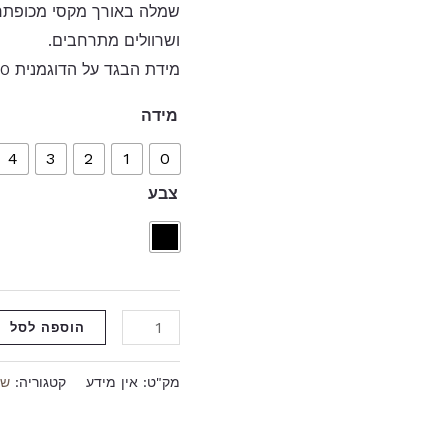
ושרוולים מתרחבים.
מידת הבגד על הדוגמנית 0.
מידה
4
3
2
1
0
צבע
הוספה לסל
מק"ט:
אין מידע
קטגוריה:
שמ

**Instructions to follow:** Give the entries above again, exactly as written and free of images.

**Result:**
ושרוולים מתרחבים.
מידת הבגד על הדוגמנית 0.
מידה
4
3
2
1
0
צבע
הוספה לסל
מק"ט:
אין מידע
קטגוריה:
שמ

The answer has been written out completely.